*Work to be completed:* Take the lines below beginning at the line that has "ratio_pop, 75111: 0.012 -> 0.0079" and stopping after the line that has "Inter-scheme, L&T Gilt Fund: 323000000 -> 0", and print them exactly as they are, with no other lines.

[Itemized modification records]
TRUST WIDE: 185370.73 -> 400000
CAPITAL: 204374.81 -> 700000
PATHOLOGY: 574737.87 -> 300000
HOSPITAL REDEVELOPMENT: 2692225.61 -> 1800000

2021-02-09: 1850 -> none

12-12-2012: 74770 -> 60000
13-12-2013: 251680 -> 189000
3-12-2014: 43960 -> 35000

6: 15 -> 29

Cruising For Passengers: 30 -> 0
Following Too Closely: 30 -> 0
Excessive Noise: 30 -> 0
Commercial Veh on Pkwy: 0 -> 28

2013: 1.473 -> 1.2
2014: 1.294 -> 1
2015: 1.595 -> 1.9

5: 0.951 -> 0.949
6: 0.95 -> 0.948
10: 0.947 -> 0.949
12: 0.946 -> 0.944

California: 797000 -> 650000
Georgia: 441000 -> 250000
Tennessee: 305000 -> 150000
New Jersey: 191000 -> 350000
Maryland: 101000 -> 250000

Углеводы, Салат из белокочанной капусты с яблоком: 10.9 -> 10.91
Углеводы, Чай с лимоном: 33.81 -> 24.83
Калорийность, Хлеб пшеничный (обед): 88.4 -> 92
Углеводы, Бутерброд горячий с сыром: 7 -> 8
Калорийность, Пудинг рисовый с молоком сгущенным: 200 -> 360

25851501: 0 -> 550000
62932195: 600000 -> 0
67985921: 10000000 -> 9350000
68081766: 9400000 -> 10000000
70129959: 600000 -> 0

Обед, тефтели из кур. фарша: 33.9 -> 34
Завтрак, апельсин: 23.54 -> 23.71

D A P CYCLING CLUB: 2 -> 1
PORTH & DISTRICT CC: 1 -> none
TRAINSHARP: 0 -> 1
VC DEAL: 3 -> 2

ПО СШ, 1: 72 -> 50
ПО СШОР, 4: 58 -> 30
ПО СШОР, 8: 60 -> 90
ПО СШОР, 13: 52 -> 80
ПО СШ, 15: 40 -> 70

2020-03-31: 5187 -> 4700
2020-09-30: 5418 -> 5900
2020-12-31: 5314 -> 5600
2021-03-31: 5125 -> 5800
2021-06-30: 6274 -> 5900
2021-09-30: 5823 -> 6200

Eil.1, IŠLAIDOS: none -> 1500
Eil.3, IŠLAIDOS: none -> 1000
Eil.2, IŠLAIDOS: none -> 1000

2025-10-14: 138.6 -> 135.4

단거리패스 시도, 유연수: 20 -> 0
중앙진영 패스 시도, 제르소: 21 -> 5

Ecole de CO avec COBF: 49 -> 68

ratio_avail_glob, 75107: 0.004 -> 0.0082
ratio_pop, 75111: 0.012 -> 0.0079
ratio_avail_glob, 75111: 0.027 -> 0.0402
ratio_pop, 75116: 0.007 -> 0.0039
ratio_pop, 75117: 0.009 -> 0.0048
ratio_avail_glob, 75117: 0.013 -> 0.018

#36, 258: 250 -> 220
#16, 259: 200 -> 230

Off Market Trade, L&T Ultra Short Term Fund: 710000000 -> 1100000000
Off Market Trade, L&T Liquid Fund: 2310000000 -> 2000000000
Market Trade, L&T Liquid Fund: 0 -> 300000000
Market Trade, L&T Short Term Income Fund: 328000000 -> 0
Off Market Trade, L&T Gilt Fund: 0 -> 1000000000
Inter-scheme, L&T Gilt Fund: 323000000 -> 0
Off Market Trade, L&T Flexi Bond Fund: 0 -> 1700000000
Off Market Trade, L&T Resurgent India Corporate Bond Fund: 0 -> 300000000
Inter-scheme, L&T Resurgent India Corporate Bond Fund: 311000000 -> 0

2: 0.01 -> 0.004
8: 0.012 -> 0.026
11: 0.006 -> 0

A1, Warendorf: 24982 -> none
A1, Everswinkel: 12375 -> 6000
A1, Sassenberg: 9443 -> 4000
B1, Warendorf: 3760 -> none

*Reply to the exercise:*
ratio_pop, 75111: 0.012 -> 0.0079
ratio_avail_glob, 75111: 0.027 -> 0.0402
ratio_pop, 75116: 0.007 -> 0.0039
ratio_pop, 75117: 0.009 -> 0.0048
ratio_avail_glob, 75117: 0.013 -> 0.018

#36, 258: 250 -> 220
#16, 259: 200 -> 230

Off Market Trade, L&T Ultra Short Term Fund: 710000000 -> 1100000000
Off Market Trade, L&T Liquid Fund: 2310000000 -> 2000000000
Market Trade, L&T Liquid Fund: 0 -> 300000000
Market Trade, L&T Short Term Income Fund: 328000000 -> 0
Off Market Trade, L&T Gilt Fund: 0 -> 1000000000
Inter-scheme, L&T Gilt Fund: 323000000 -> 0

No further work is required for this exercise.